Question

There are $2n$ guests at a dinner party. Supposing that the master and mistress of the house have fixed seats opposite one another, and that there are two specified guests who must not be placed next to one another, the number of ways in which the company can be placed is

• A. $(4n^2-6n+4)\times (n-1)!$
• B. $(2n^2-3n+2)\times (2n-2)!$
• C. $(4n^2-6n+4)\times (2n-3)!$
• D. $(4n^2-6n+4)\times (2n-2)!$

Answer 1

The correct option is D $(4n^2-6n+4)\times (2n-2)!$

Let $M$ represents the seat of the master and $M^{\prime }$ represents the seat of the mistress.
Let $a_1,a_2,...,a_{2n}$ represent the $2n$ seats.
Let $P$ and $Q$ represent the guests who must not be placed next to one another.

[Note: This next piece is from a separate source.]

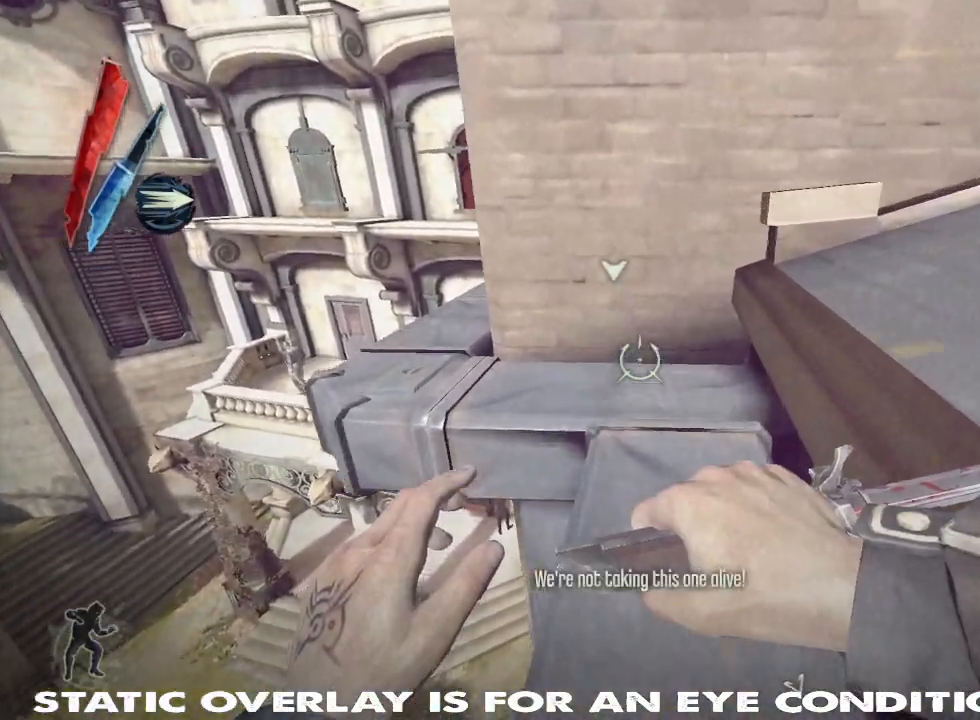
{"keys": ["w"], "mouse": [], "events": []}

Case:1-When $P$ is next to $M$ and $M^{\prime }$ and $Q$ at any position other than next to $P$.
Let $P$ is at $a_1$ and $Q$ at any position other than next to $a_1$ (say $a_3$).
The remaining $(2n-2)$ guests can be arranged in the remaining $(2n-2)$ positions in $(2n-2)!$ ways.
Total arrangements of guests when $P$ is at $a_1$
$=(2n-2)\times (2n-2)!$.
Similarly, we have the same number of arrangements when $P$ is at $a_n,a_{n+1},a_{2n}$
Altogether, for these $4$ places, we have :
Total number of arrangements $4\times (2n-2)(2n-2)!$

Case:2- When $P$ is at any position except next to $M$ and $M^{\prime }$ and $Q$ at any position other than next to $P$.
Let $P$ is at $a_2$ and $Q$ at any position other than next to $a_2$.
The remaining $(2n-2)$ guests can be arranged in the remaining $(2n-3)$ positions in $(2n-2)!$ ways.
Total arrangements of guests when $P$ is at $a_2$
$=(2n-3)\times (2n-2)!$.
Similarly, we have the same number of arrangements when $P$ is at any other position $a_1,a_n,a_{n+1},a_{2n}$.
Altogether, for these $(2n-4)$ places, we have :
Total number of arrangements $=(2n-4)(2n-3)(2n-2)!$

$\therefore$ Total number of ways of arranging the guests
$=$ case -1 $+$ case-2
$=4\times (2n-2)(2n-2)!+(2n-4)(2n-3)(2n-2)!$
$=(4n^2-6n+4)\times (2n-2)!$

$\text{Alternate Solution}$

Total number of ways in which guests can be seated $=2n!$

Here, for $2$ particular guests to seat next to each other, there are $(2n-2).$ positions.
$(\because$ they both can't take alternate seats to master and mistress together eg, $a_n$ & $a_{n+1}$ or $a_1$ & $a_{2n})$
Now, they can interchange between themselves in $2!$ ways
and remaining $(2n-2)$ guests can arrange themselves in $(2n-2)!$ ways.
So, the number of ways in which $2$ particular guests be seated next to each other
$(2n-2).2!(2n-2)!$

$\therefore$ Required number of ways $=2n!-(2n-2)2!(2n-2)!$
$=(4n^2-6n+4)(2n-2)!$